《我的专属竹马》第131章


我不需要你了……
江绵忆,我们到此为止吧……
什么样的痛才能抵得过这样的几句话。
好,好,好啊,林浅清,多么合格的刽子手,这样就将人心剪碎。
转角之后,步伐沉重的女人终于没有力气在迈出一步,回头看,只能见转角的墙角,她浑身虚脱一般跌坐在地上,雨后的街面是冰冷冰冷的。
女人坐了许久,她什么也没有做,只是静默地垂下眸子,脸上像覆了一层初秋的寒雾。
半响,缓缓站起,她将身前的箱子横过来,箱子中的杂物全数倒出来,瞬时,滚落了一地的硬币,还有那破碎的玻璃,占了点点腥红。
女人复蹲下身起,将地上琐碎的杂物全部捡起,除了那数不清个数的硬币,然后站起,嘴角一抹笑,绽开,像雨后除开的花,带着浓重的寒气:“江绵忆,我不恨你了,但也不会爱你了。”
她丢了最珍爱的东西,丢了回忆,还有自己的心,从此一干二净。
然后仰着头,走近长长,长长又寂寥的小径里。
滴滴滴滴……六月的雨竟是这样缠绵,剪不断。
街上没有任何行人,除了一个头发披散浑身湿透的女人,面无表情地行走,行走,抱着箱子行走。
往来的车辆捡起的污水在空中划过,又尽数溅在她的衣上,黑色的长衣长裤不明显,只是脚下那一双白色的帆布鞋已经面目全非。
女人却还是没有一点反应,路灯红绿交替,她没有抬头,依旧以一样的速度穿行,迎面而来的车辆,她置若罔闻,熟视无睹,兴许,她根本就看不见。
因为她刚刚丢了心了,兴许还一起失去了视觉。
雨天,空巷,女人,一身狼狈,迎上对面的豪车,多经典的桥段啊。
“呲——”
更经典的桥段,只差丁点的距离,大概这暂时没有视觉,没有痛觉的女人就好要彻底没有视觉听觉了。
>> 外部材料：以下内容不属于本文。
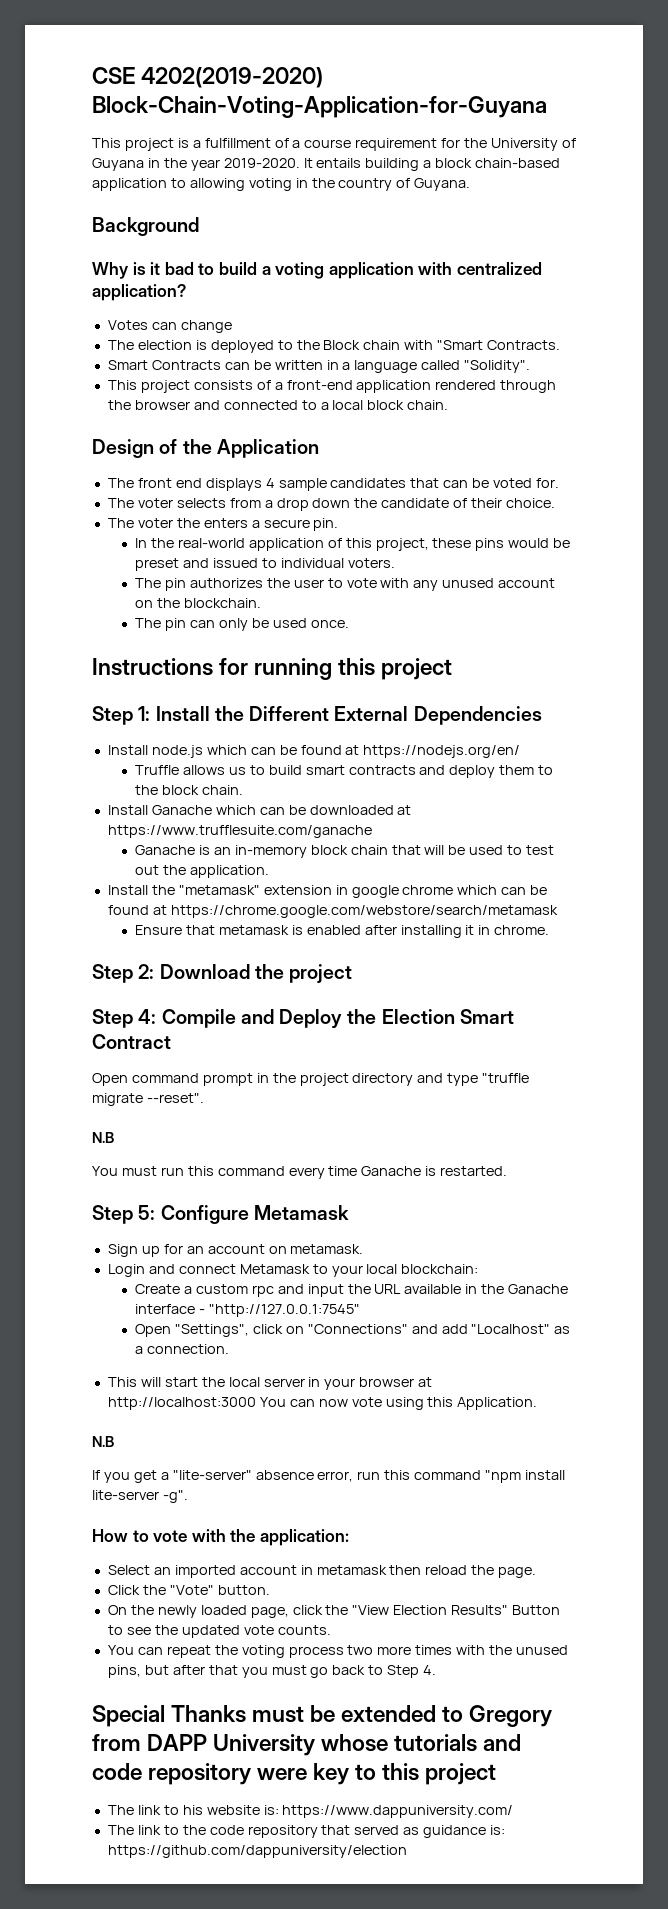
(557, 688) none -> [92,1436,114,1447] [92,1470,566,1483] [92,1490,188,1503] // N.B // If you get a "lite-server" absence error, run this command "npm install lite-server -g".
林浅清恍如梦中,眸中死气沉沉,完全没有一点劫后余生的惊惧。
她抬眸,暗淡的眸子没有焦距,冷冷看了一眼便泊在左手边的豪车,还是面无表情,再抬头,什么也没有发生一般,抬脚继续走,依旧不变的表情,不变的速度。
谁见了都会叹一声:这女人着魔了。
她,她不是着魔了,而是没有那个会着魔的器官了。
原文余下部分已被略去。